> **Challenge**
Lay out the lines of the records below, from the one containing "family: Tritoniidae" through the one containing "scientific name: Alypia octomaculata", as a Markdown table with columns No. and Entry. Give each line its own numbered row and omit blank lines.

## start Material shown

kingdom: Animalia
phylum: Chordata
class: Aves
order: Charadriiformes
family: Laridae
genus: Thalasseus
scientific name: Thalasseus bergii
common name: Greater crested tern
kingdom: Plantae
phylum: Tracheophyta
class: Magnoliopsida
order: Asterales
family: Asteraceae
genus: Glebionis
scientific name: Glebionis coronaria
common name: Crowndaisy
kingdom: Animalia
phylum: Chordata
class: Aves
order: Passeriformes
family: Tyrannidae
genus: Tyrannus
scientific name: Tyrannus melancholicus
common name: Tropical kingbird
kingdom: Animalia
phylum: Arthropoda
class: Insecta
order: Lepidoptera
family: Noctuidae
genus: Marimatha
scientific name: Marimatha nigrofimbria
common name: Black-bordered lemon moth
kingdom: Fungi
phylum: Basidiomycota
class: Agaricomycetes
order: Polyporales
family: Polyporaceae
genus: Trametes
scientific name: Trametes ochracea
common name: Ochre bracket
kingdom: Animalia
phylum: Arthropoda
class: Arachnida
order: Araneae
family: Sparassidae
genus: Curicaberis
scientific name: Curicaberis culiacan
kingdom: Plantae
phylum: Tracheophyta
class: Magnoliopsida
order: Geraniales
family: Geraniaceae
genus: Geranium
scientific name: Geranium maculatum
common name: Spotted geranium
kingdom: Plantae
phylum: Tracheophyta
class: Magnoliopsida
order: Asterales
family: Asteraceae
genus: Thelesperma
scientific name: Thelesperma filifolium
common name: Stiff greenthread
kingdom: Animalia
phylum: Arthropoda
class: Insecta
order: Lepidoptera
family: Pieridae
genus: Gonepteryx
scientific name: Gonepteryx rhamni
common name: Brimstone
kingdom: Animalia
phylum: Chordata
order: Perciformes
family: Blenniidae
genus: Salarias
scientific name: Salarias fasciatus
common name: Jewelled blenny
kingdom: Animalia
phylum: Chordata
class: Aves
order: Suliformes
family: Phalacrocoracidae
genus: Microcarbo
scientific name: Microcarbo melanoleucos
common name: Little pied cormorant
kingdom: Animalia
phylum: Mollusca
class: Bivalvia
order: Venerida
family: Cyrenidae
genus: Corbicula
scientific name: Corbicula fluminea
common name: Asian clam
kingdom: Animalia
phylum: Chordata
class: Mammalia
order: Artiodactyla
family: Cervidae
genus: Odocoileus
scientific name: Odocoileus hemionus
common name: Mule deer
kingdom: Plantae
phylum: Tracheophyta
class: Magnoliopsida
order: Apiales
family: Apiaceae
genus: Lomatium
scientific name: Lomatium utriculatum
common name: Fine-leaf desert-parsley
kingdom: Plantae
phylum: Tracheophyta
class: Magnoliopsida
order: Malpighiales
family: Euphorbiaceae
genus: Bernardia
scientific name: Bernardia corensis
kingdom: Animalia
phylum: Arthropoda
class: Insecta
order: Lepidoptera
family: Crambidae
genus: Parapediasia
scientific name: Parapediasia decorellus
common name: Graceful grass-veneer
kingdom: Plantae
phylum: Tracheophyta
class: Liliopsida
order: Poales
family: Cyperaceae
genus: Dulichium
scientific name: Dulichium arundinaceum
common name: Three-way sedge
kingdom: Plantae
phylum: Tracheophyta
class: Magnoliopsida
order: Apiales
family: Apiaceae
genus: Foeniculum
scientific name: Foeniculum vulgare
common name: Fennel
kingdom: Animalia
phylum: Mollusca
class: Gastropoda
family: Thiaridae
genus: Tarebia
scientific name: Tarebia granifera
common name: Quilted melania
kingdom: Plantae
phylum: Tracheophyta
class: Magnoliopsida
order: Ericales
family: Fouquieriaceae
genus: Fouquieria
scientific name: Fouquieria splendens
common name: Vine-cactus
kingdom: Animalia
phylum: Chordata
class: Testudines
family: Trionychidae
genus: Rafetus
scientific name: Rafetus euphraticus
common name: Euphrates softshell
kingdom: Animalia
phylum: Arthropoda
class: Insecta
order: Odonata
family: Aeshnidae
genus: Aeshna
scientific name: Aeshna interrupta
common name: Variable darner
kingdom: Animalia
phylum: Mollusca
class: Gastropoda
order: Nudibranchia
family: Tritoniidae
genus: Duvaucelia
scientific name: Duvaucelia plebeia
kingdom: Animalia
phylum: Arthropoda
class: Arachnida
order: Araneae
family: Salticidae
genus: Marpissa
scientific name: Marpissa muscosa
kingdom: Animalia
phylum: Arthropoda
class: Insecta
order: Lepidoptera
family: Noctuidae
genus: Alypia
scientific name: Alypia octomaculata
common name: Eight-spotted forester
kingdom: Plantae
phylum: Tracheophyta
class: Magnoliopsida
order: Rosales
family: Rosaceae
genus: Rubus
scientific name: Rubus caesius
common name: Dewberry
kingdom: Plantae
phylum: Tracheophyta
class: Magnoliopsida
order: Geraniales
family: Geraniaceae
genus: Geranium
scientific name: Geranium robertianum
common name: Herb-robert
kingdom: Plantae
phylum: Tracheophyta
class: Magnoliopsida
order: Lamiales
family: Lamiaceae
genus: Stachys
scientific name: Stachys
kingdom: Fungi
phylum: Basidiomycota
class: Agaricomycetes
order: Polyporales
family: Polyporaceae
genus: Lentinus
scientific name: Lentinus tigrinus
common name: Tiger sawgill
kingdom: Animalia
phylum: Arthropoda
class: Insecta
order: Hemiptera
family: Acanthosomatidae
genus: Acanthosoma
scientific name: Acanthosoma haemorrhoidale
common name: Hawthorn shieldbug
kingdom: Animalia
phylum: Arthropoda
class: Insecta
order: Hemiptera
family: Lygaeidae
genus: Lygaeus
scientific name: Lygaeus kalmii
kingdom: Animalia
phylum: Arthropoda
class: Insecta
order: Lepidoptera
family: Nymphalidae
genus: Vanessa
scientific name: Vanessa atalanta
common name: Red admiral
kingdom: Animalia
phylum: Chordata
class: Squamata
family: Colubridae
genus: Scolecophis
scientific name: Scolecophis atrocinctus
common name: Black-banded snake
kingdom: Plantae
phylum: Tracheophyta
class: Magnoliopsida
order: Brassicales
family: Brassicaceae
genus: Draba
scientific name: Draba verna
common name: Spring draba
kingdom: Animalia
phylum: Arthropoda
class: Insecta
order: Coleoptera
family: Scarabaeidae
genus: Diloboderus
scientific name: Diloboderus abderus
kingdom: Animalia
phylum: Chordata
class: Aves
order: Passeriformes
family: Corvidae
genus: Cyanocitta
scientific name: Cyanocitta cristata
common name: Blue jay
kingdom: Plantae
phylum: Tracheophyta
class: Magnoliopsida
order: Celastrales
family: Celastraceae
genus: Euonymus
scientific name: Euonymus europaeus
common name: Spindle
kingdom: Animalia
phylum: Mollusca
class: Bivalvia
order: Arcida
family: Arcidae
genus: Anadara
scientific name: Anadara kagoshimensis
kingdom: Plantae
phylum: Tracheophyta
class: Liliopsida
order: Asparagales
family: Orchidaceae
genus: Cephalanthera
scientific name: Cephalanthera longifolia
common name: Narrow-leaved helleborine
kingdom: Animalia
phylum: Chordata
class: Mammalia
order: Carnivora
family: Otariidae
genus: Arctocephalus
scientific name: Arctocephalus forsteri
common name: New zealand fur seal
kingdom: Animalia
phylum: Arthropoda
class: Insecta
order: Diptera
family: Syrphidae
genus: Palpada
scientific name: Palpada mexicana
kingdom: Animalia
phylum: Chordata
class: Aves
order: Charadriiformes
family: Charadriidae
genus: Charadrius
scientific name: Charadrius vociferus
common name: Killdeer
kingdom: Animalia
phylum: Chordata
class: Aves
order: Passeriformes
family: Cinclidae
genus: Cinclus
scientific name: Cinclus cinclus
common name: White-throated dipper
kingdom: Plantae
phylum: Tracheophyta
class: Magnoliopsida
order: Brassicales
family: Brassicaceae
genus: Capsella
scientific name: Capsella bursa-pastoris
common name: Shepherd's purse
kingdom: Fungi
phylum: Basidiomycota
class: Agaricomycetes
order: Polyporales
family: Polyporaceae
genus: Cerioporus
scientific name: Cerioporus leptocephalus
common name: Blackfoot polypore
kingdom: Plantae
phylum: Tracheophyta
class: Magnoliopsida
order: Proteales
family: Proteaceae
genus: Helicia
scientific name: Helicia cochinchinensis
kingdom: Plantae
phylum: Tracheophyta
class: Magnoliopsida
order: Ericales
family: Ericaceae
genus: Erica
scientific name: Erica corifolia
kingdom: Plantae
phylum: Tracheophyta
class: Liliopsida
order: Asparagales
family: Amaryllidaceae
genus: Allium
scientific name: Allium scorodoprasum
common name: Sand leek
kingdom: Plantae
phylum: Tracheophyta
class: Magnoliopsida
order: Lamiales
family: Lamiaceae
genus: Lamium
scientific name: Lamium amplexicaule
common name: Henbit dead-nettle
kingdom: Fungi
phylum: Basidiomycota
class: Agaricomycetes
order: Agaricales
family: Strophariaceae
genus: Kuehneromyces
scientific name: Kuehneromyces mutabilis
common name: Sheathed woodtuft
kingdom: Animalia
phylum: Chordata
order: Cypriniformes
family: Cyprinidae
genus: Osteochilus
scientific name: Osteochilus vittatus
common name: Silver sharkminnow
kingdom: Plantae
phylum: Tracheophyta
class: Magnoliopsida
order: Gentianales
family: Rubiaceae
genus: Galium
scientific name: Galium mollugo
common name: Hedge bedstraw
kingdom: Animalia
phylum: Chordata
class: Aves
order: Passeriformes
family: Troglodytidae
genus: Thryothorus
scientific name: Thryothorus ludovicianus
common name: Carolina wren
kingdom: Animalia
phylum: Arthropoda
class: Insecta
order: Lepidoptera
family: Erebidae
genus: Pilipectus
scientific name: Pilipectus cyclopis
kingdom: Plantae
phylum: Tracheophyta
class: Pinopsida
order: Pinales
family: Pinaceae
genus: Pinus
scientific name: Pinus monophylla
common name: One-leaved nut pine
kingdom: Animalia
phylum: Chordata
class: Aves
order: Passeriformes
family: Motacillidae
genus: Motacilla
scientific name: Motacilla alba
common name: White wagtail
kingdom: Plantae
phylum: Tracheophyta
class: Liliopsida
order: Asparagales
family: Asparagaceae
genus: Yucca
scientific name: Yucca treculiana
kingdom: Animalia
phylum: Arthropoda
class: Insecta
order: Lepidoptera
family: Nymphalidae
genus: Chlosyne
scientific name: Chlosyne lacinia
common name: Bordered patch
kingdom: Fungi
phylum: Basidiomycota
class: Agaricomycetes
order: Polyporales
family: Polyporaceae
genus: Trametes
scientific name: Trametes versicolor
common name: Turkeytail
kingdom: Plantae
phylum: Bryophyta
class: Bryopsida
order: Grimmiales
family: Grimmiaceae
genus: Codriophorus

## end Material shown

> **Exercise result**
| No. | Entry |
|---|---|
| 1 | family: Tritoniidae |
| 2 | genus: Duvaucelia |
| 3 | scientific name: Duvaucelia plebeia |
| 4 | kingdom: Animalia |
| 5 | phylum: Arthropoda |
| 6 | class: Arachnida |
| 7 | order: Araneae |
| 8 | family: Salticidae |
| 9 | genus: Marpissa |
| 10 | scientific name: Marpissa muscosa |
| 11 | kingdom: Animalia |
| 12 | phylum: Arthropoda |
| 13 | class: Insecta |
| 14 | order: Lepidoptera |
| 15 | family: Noctuidae |
| 16 | genus: Alypia |
| 17 | scientific name: Alypia octomaculata |